Instruction: Reproduce every line of text in the items below exactly as it appears. Omit the pictures from your answer.

Stored data entries:
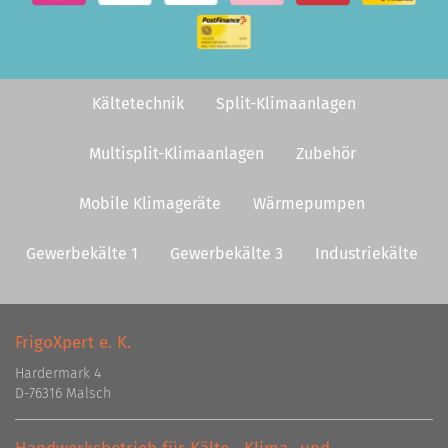
Kältetechnik
Split-Klimaanlagen
Multisplit-Klimaanlagen
Zubehör
Mobile Klimageräte
Wärmepumpen
Gewerbekälte 1
Gewerbekälte 3
Industriekälte
FrigoXpert e. K.
Hardermark 4
D-76316 Malsch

Output for this exercise:
Kältetechnik
Split-Klimaanlagen
Multisplit-Klimaanlagen
Zubehör
Mobile Klimageräte
Wärmepumpen
Gewerbekälte 1
Gewerbekälte 3
Industriekälte
FrigoXpert e. K.
Hardermark 4
D-76316 Malsch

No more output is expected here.